La possibilité pour la victime de demander un complément de dommages et intérêts pour les préjudices nouveaux ou aggravés, donc non réparé, est donc déconnecté de l’impossibilité d’aggraver le sort de l’appelant dans une procédure pénale.
Il s’agissait d’une application stricte de l’article 515 alinéa 3 du code de procédure pénale :
« La partie civile ne peut, en cause d’appel, former aucune demande nouvelle ; toutefois elle peut demander une augmentation des dommages-intérêts pour le préjudice souffert depuis la décision de première instance. ».

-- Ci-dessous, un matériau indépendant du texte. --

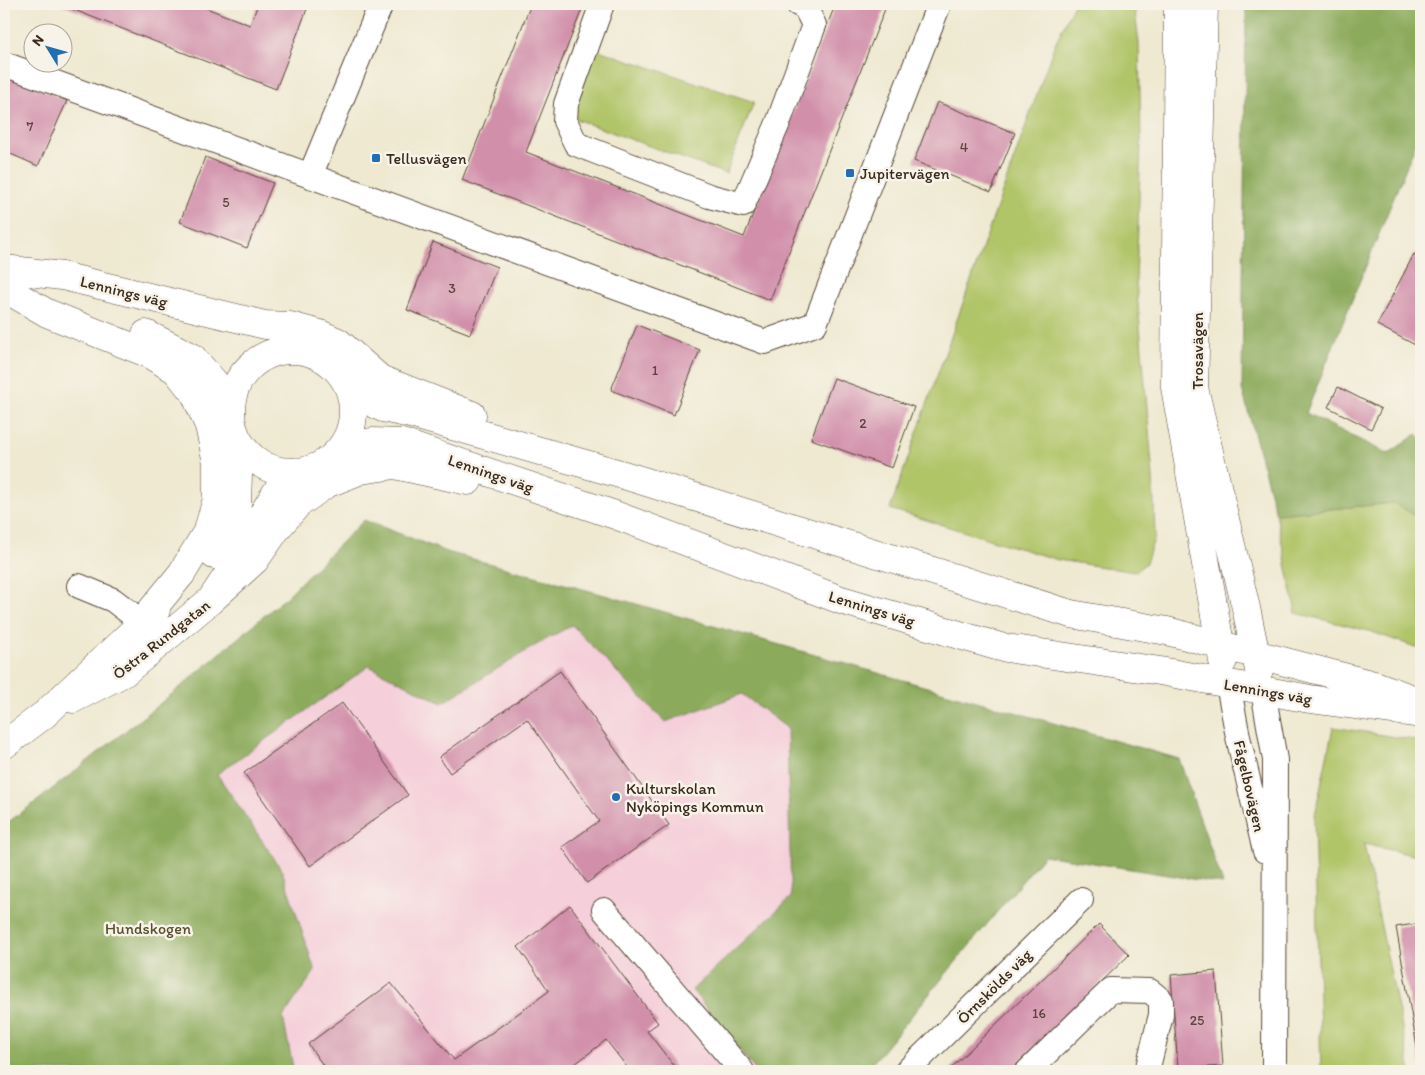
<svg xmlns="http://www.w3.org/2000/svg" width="1425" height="1075" font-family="Itim,sans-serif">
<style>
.built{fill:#f5cfda}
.green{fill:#b0c468;stroke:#767743}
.forest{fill:#8caa5c;stroke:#646a3d}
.building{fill:#d18faa}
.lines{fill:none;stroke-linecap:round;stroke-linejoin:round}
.minor-casing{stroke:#564739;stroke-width:26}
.major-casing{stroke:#564739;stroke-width:29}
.minor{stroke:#fff;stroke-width:24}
.major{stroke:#fff;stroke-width:28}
.poi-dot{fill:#1f6fb2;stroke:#f7f3e8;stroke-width:2}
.labels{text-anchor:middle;stroke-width:5;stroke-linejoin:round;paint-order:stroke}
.number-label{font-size:14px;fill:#604341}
.poi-label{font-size:16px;fill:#3b2a1e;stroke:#f7f3e8;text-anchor:start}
.street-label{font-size:16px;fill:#3b2a1e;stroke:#f7f3e8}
.park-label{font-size:16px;fill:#585030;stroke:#f7f3e8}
</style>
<rect width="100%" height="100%" fill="#f7f3e8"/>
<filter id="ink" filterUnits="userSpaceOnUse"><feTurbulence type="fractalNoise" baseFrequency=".02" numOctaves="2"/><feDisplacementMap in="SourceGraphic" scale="10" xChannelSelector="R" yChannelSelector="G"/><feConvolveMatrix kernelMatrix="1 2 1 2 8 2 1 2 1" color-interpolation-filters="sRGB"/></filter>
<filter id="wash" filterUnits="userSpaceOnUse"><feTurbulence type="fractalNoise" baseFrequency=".0096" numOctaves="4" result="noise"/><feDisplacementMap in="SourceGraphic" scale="20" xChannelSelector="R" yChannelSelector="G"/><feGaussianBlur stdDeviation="1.12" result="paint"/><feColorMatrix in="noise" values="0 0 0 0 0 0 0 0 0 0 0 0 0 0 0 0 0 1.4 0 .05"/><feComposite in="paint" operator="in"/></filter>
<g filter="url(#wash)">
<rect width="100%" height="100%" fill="#efe9d1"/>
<!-- built -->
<path class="built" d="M572 625 665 722 742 694 787 728 791 897 692 990 756 1071H289L293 1067 283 1017 315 971 217 774 369 666 442 703 531 648Z"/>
<!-- green -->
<path class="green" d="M1074 4H1134L1139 43 1141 143 1136 281 1153 477 1155 536 1146 563 1135 572 1058 560 890 509 1054 46Z
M583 45 754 102 726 174 559 113Z
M1394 503 1421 519V649L1369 631 1296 613 1276 514Z
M1333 727 1421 741V857L1364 844 1411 1071H1321L1314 820Z"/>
<!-- forest -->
<path class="forest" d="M1246 4H1421V131L1306 413 1388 454 1417 434 1421 438V519L1394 503 1276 514 1242 389Z
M364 520 447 552 612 597 1179 759 1223 884 1044 855 866 1071H756L692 990 791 897 787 728 742 694 665 722 572 625 531 648 442 703 369 666 217 774 282 870 315 971 283 1017 293 1067 289 1071H4V825L36 802 177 690 285 598Z"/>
<g id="blocks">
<!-- building -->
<path class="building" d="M59 4H196L250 25 258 4H309L276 89Z
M531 4H584L526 152 744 237 834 8 823 4H887L770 300 462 180Z
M4 72 67 101 38 166 4 151Z
M937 102 1015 133 991 192 914 161Z
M205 157 273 183 247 248 180 222Z
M433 242 497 267 470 334 407 310Z
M1414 254 1421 258V348L1377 325Z
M637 325 700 350 674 415 611 390Z
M834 378 914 407 892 468 811 439Z
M1338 387 1381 409 1371 429 1328 407Z
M560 671 669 825 587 883 562 847 599 821 527 719 450 773 439 757Z
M342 703 408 795 310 866 244 773Z
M570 905 658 1023 647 1031 678 1071H630L606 1040 566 1071H327L308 1044 391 983 454 1060 549 991 518 947Z
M1421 923V1064H1420L1396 927Z
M1099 924 1129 955 1010 1071H948Z
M1216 971 1223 1066 1178 1069 1171 975Z"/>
</g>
</g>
<g filter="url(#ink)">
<use href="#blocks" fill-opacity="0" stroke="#564739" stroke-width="1"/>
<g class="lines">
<defs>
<path id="minor" d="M602 4 566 104 565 121 576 144 709 196 743 205 778 123 814 25 805 7 798 4
M4 64 765 342 815 324 939 4
M310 176 381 4
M79 586 113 600 142 622
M1228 684 1238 737 1265 851
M1263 691 1275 760 1274 1071
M604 910 742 1071
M907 1071 1081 900
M1028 1071 1111 990 1150 991 1161 1000V1015L1147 1071"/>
<path id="major" d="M1178 4 1175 387 1223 661
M1204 4 1194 388 1246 608 1259 670
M4 269 62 276 265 325 290 326 320 334 338 342 380 379 472 415
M4 288 47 313 147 353 176 370 195 394 209 426 217 462V499L208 530 182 573 142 622
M146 334 192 357 214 382 230 406
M231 411a61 61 0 1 1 122 0a61 61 0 1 1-122 0Z
M350 391 383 408 411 414 627 476 1071 614 1167 631 1378 686 1421 702
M341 449 372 442 402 443 615 515 841 600 1000 647 1160 671 1310 699 1421 714
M214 555 224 537 237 504 239 443
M211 600 255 560 278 527 298 504 326 484 361 470 395 465 468 481
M73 699 125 672 211 600 241 555 261 517 277 491 308 471
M4 745 45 714 156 610"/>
</defs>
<!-- minor casing -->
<use href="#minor" class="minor-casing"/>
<!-- major casing -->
<use href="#major" class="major-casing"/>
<!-- minor -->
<use href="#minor" class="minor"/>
<!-- major -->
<use href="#major" class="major"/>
</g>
</g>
<!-- markers -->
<g class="poi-dot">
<rect x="371" y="153" width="10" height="10" rx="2.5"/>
<rect x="845" y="168" width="10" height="10" rx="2.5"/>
<circle cx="616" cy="797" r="5"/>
</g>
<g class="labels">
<!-- number labels -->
<g class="number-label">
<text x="30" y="131">7</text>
<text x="964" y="152">4</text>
<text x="226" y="207">5</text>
<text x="452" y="293">3</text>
<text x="655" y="375">1</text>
<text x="863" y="428">2</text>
<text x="1039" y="1018">16</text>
<text x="1197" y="1025">25</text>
</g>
<!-- poi labels -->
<g class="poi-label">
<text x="386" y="164">Tellusvägen</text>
<text x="860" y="179">Jupitervägen</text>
<text x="626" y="794">Kulturskolan<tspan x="626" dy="18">Nyköpings Kommun</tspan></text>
</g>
<!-- street labels -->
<g class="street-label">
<text transform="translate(124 291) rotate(14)" y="6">Lennings väg</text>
<text transform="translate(1197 351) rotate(-90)" y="6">Trosavägen</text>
<text transform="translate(491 473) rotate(19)" y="6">Lennings väg</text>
<text transform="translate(872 608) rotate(17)" y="6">Lennings väg</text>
<text transform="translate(161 639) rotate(-38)" y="6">Östra Rundgatan</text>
<text transform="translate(1268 691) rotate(10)" y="6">Lennings väg</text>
<text transform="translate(1250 786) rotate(77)" y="6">Fågelbovägen</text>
<text transform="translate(994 986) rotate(-45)" y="6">Örnskölds väg</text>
</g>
<!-- park labels -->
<g class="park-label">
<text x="148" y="934">Hundskogen</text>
</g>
</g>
<!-- margin -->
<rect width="1425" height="1075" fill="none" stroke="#f7f3e8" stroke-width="20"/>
<!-- north arrow -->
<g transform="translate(48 48) rotate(307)"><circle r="24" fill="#f7f3e8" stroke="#aca397"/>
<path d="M0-4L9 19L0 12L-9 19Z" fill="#1f6fb2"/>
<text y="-8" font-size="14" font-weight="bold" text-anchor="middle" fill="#3b2a1e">N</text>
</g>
</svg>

Surtout, la Cour de cassation rappelle que la date de consolidation ayant été fixée au 15 mars 2013, soit après le jugement du 17 novembre 2010, le juge n’avait matériellement pas pu apprécier définitivement les préjudices subis, lesquels étaient nécessairement nouveaux.
En outre, la Cour rappelle d’une part que la Cour d’appel était saisie de toutes les composantes de l’ancienne IPP, lesquels pouvaient être indemnisés de manières distinctes et surtout que la majoration du déficit fonctionnel permanent entre les deux rapports traduisait une nécessaire aggravation laquelle justifiait une demande de dommages et intérêts complémentaires.
Cet arrêt n’est pas révolutionnaire, il s’agit d’une application du principe selon lequel le juge apprécie le préjudice au jour où il statue et que tout poste de préjudice non expressément visé par le dispositif d’une décision est présumé non réparé (Cass AP. 9 juin 1978 n°76-10.591).
La Cour pouvait naturellement indemniser les préjudices nouveaux ou les préjudices aggravés.
Or depuis plus de 11 ans la jeune victime n’est toujours pas indemnisée et il n’est pas difficile d’imaginer la précarité de son quotidien dès lors que l’absence d’indemnisation l’empêche de pourvoir à ses besoins.
Cet arrêt témoigne de la technicité grandissante de cette matière, laquelle ne peut être improvisée. La question de l’uniformisation des préjudices via des algorithmes, comme le projet DATAJUST, privant le juge de sa nécessaire marge de manœuvre, indispensable à la réparation intégrale car personnalisée n’est pas le seul combat. La question de pôles ou de juridictions spécialisées devient indispensable.